PAGE TEXT START

Introduction

  • Machine learning is the process where computers learn to recognise patterns of data.
  • Artificial neural networks are a machine learning technique based on a model inspired by groups of neurons in the brain.
  • Artificial neural networks can be trained on example data.
  • Deep learning is a machine learning technique based on using many artificial neurons arranged in layers.
  • Neural networks learn by minimizing a loss function.
  • Deep learning is well suited to classification and prediction problems such as image recognition.
  • To use deep learning effectively we need to go through a workflow of: defining the problem, identifying inputs and outputs, preparing data, choosing the type of network, choosing a loss function, training the model, refine the model, measuring performance before we can classify data.
  • Keras is a deep learning library that is easier to use than many of the alternatives such as TensorFlow and PyTorch.

Classification by a neural network using Keras

  • The deep learning workflow is a useful tool to structure your approach, it helps to make sure you do not forget any important steps.

PAGE TEXT END
DATA SUPPLIED START

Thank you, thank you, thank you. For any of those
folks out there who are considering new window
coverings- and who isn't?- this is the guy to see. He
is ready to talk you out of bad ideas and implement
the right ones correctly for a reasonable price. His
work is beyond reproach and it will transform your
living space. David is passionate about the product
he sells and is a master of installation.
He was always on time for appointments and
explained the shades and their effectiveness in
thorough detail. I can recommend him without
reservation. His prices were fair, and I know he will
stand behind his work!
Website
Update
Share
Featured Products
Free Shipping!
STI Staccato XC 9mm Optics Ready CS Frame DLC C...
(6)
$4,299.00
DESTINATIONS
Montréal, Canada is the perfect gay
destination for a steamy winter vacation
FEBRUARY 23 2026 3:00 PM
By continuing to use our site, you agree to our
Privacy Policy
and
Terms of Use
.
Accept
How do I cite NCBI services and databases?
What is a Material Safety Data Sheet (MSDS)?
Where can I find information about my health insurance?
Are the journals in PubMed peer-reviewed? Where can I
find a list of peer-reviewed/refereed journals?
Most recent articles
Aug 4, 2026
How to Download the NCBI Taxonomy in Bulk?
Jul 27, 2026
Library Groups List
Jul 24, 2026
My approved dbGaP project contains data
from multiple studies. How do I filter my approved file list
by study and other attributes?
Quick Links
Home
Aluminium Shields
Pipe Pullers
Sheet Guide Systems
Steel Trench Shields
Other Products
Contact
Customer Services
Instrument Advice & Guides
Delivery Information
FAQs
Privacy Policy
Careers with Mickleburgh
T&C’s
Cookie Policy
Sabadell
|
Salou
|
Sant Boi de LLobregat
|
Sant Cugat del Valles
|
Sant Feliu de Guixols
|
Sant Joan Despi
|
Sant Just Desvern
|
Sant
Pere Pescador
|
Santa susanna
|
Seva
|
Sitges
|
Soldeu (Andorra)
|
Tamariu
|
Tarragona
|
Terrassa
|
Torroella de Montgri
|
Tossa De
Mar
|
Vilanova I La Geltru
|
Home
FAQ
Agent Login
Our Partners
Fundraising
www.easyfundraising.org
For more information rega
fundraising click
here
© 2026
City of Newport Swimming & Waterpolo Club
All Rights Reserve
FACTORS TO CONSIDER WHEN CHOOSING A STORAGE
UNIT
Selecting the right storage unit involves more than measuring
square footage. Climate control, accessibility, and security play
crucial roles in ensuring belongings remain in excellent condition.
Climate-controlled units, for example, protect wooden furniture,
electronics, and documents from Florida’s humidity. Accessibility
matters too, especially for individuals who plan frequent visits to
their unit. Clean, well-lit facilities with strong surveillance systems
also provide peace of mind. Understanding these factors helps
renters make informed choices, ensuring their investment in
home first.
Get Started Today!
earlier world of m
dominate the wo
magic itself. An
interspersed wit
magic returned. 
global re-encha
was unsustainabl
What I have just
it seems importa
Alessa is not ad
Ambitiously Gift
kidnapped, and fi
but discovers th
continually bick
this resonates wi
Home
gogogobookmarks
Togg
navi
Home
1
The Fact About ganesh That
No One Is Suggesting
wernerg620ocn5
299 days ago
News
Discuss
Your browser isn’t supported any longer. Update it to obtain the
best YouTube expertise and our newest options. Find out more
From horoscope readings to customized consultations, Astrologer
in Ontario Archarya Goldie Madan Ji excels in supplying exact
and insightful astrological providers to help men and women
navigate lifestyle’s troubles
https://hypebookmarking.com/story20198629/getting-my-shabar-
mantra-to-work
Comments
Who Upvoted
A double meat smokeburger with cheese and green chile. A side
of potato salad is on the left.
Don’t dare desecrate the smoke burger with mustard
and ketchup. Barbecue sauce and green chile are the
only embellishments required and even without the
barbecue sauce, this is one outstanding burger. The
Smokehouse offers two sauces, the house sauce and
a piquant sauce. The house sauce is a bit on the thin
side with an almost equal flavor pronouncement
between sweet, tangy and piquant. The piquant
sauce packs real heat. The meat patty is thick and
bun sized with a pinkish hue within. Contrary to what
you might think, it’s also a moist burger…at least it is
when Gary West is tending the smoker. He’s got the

DATA SUPPLIED END

ACTIONS TO TAKE:
**1)** Reproduce the part of the deep learning summary starting with "Introduction" and going on through "on example data.".
**2)** According to the deep learning summary, what do neural networks minimize in order to learn?
The entries aren't needed for anything here.

EXPECTED RESPONSES:
**1)**
Introduction

  • Machine learning is the process where computers learn to recognise patterns of data.
  • Artificial neural networks are a machine learning technique based on a model inspired by groups of neurons in the brain.
  • Artificial neural networks can be trained on example data.

**2)** A loss function.